(Transcribed page contents)
|---|

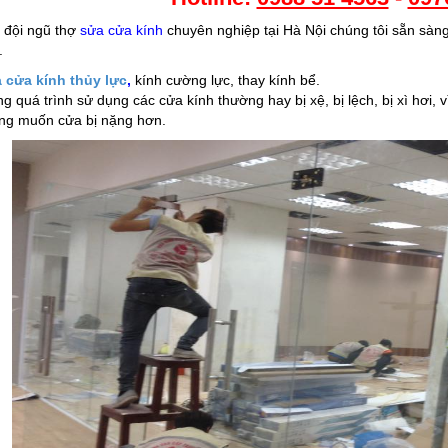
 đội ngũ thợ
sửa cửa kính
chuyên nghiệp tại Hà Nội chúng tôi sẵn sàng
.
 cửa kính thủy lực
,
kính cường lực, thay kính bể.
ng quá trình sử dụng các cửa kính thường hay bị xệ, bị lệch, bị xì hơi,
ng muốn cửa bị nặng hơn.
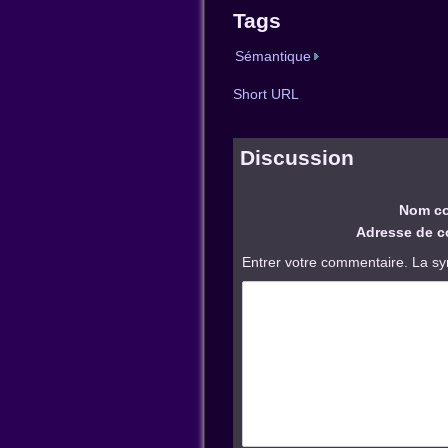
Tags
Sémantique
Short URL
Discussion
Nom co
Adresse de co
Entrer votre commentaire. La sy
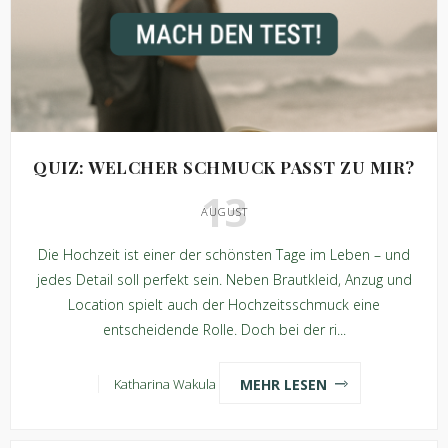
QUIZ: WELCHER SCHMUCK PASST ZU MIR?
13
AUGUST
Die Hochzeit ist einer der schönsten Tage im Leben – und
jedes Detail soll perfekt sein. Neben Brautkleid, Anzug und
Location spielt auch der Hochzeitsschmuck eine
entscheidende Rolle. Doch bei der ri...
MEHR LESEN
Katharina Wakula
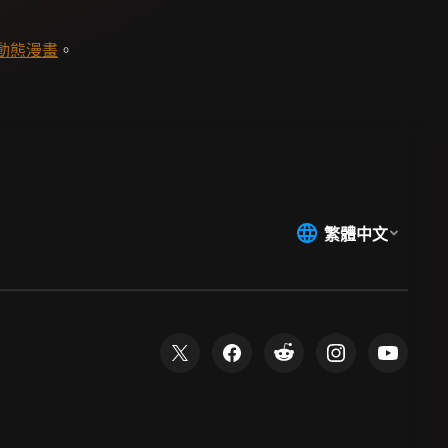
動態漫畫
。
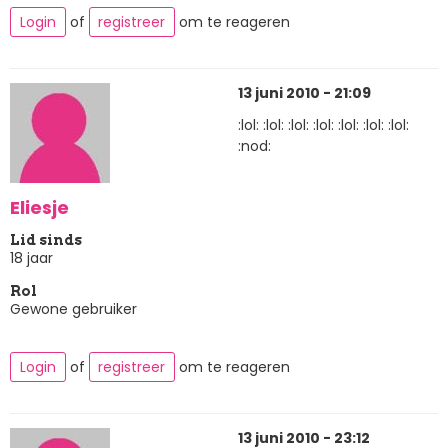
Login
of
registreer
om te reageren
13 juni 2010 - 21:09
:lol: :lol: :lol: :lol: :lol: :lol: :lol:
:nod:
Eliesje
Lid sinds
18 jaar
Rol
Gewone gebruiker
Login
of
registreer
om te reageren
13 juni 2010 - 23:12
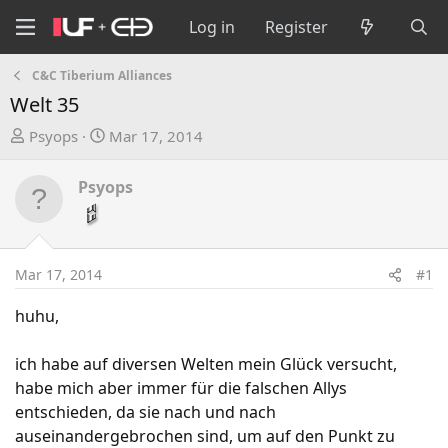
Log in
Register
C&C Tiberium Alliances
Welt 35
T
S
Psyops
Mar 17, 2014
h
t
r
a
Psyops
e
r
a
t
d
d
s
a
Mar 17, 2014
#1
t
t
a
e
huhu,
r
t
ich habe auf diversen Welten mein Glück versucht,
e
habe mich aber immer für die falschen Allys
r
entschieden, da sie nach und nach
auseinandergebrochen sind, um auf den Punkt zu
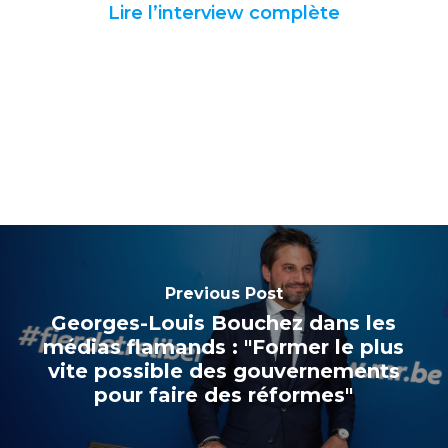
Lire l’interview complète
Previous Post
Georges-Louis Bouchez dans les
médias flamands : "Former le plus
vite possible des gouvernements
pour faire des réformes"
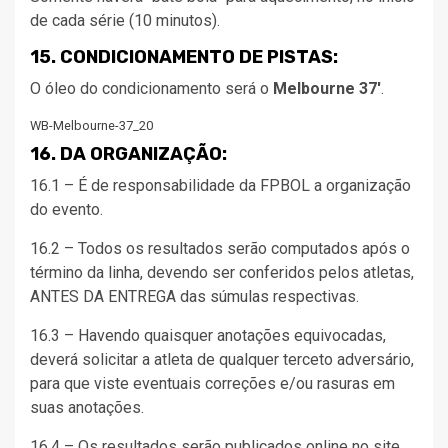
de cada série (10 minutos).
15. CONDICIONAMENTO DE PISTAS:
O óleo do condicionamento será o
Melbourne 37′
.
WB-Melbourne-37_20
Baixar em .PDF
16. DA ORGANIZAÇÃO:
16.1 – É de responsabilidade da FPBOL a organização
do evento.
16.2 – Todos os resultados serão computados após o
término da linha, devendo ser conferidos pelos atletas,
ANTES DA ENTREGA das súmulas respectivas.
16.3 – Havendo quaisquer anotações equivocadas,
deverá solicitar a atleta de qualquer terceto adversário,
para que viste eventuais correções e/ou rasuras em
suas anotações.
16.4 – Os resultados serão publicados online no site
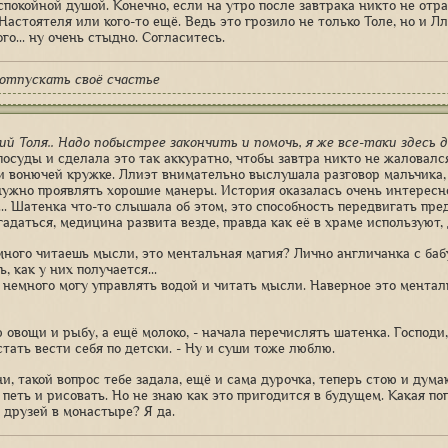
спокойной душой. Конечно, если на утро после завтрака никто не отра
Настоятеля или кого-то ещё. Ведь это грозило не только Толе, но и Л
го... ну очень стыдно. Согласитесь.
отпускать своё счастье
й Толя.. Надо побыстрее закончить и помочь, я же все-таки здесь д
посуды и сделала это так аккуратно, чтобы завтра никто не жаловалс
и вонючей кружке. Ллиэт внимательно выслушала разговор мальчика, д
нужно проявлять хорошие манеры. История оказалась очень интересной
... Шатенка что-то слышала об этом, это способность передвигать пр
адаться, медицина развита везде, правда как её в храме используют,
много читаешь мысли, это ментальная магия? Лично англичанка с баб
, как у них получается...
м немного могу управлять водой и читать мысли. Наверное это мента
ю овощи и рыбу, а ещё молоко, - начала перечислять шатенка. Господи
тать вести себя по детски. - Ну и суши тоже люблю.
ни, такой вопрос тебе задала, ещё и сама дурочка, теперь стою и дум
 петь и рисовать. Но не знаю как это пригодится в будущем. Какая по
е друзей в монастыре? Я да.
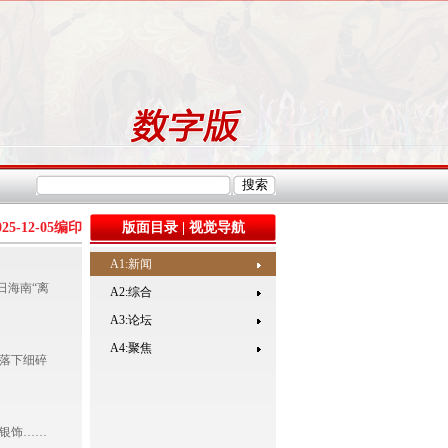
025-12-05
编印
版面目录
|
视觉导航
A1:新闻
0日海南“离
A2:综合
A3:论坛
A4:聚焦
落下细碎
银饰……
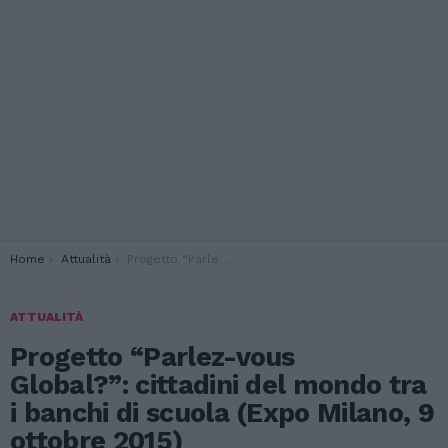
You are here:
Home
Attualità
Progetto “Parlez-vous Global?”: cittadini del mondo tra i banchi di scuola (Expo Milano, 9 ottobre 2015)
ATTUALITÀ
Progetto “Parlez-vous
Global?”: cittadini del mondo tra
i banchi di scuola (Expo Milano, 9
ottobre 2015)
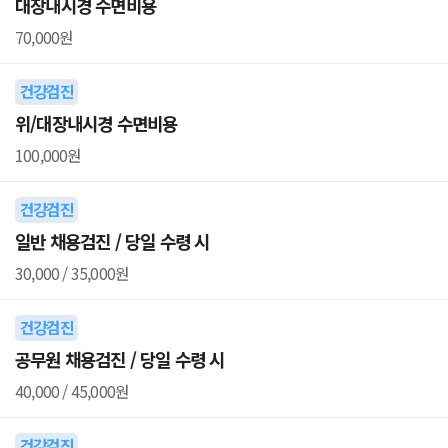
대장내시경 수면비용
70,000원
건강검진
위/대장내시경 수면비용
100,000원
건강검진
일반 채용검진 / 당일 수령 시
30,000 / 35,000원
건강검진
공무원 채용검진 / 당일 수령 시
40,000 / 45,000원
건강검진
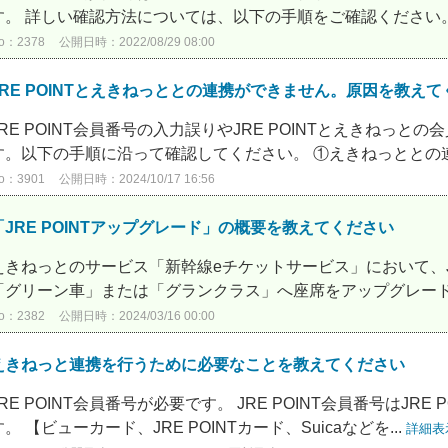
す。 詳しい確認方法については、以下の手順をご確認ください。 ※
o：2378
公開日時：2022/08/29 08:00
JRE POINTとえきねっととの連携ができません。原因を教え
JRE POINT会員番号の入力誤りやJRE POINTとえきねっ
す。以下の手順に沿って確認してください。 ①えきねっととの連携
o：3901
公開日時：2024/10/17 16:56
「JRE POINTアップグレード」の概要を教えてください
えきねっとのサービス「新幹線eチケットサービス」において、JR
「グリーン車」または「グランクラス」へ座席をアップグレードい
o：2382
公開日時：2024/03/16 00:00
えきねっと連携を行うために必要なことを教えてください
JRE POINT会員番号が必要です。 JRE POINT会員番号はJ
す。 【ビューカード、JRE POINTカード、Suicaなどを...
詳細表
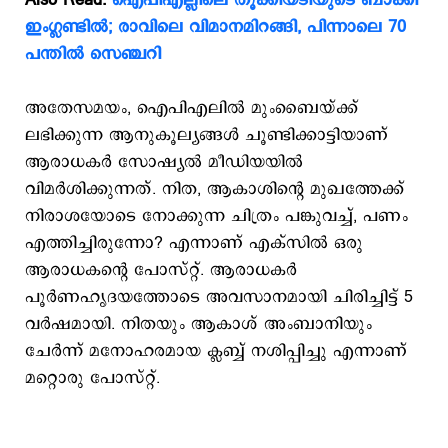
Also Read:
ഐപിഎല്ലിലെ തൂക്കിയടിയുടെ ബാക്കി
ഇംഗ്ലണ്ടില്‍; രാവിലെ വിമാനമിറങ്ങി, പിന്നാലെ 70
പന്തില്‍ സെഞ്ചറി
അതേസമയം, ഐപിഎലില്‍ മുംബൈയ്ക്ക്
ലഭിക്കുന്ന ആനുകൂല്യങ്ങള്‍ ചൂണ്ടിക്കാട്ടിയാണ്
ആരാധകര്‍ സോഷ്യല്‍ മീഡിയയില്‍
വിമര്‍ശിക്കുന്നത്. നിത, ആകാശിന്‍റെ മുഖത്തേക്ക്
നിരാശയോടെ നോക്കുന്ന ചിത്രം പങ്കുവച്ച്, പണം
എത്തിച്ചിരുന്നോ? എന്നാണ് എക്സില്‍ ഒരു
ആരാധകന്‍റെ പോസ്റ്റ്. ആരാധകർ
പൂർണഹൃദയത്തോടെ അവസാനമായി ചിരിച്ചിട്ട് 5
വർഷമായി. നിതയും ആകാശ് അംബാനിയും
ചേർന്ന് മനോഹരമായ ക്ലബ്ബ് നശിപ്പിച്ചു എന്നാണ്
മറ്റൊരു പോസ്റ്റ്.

|---|

- Job
What is needed is an exact copy of the lines from the start of the records through the line containing "Die Hochzeit ist", with no pictures.

- Output of the task
 đội ngũ thợ
sửa cửa kính
chuyên nghiệp tại Hà Nội chúng tôi sẵn sàng
.
 cửa kính thủy lực
,
kính cường lực, thay kính bể.
ng quá trình sử dụng các cửa kính thường hay bị xệ, bị lệch, bị xì hơi,
ng muốn cửa bị nặng hơn.
Tags
Sémantique
Short URL
Discussion
Nom co
Adresse de co
Entrer votre commentaire. La sy
QUIZ: WELCHER SCHMUCK PASST ZU MIR?
13
AUGUST
Die Hochzeit ist einer der schönsten Tage im Leben – und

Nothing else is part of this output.